---------- DATASET EXTRACT ----------

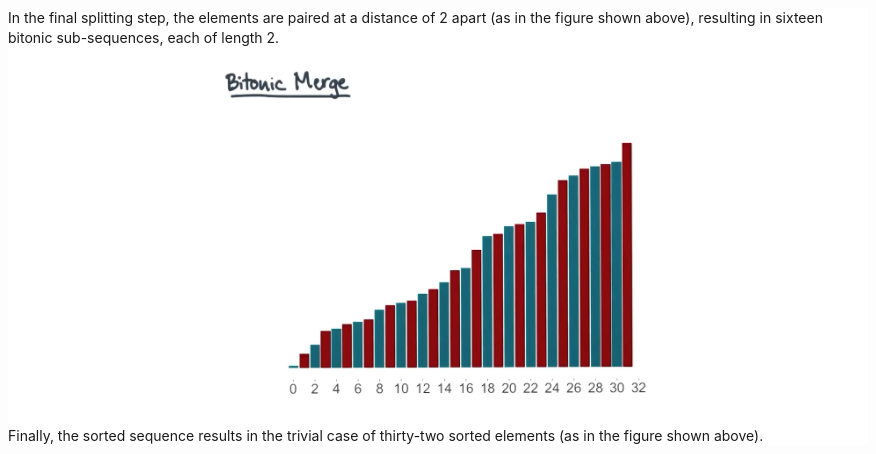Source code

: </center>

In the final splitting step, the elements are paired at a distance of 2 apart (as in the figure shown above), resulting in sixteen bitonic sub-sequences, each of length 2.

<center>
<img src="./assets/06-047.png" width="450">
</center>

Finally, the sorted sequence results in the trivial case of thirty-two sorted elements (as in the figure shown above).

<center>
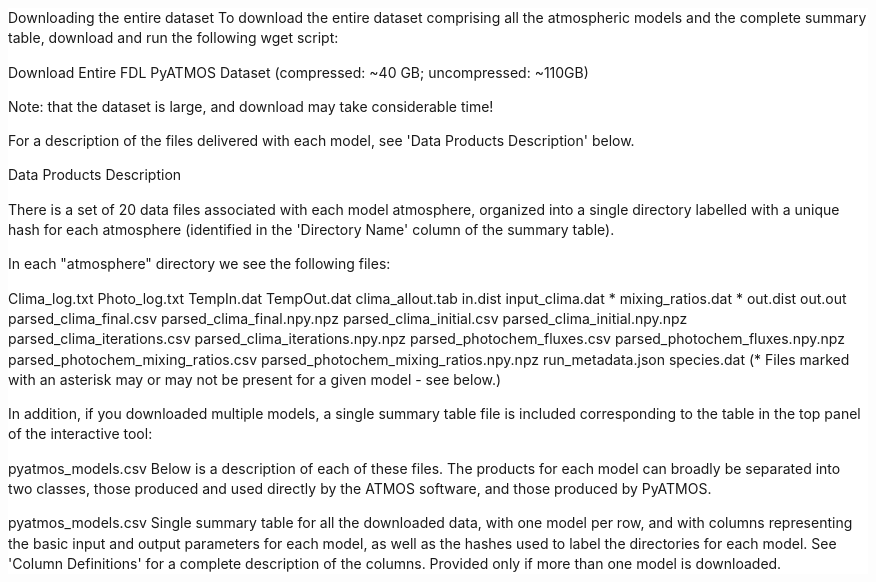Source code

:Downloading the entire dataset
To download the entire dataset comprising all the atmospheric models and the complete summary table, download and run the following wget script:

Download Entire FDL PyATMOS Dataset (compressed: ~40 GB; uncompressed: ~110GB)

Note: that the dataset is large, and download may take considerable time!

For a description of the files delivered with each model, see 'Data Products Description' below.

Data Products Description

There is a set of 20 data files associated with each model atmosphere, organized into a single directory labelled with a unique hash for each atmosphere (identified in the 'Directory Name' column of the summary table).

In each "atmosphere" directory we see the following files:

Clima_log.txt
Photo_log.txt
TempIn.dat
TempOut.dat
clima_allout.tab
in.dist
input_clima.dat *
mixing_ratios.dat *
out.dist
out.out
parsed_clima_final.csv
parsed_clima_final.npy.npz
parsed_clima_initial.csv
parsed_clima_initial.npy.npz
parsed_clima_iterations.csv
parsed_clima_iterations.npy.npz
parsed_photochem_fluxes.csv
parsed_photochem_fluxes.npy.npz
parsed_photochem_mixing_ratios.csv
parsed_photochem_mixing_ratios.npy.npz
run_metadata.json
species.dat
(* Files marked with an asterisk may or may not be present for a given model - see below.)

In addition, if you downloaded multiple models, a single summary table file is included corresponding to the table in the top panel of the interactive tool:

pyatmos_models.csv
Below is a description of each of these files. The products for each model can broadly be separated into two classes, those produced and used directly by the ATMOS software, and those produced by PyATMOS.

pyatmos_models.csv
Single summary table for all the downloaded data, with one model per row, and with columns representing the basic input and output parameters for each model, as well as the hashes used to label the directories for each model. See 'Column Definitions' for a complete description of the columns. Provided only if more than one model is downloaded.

----------

▸ **WHAT IS BEING ASKED**
Each line of the data that includes "above" should be copied.

▸ **SOLUTION TO THE PROBLEM**
In the final splitting step, the elements are paired at a distance of 2 apart (as in the figure shown above), resulting in sixteen bitonic sub-sequences, each of length 2.
Finally, the sorted sequence results in the trivial case of thirty-two sorted elements (as in the figure shown above).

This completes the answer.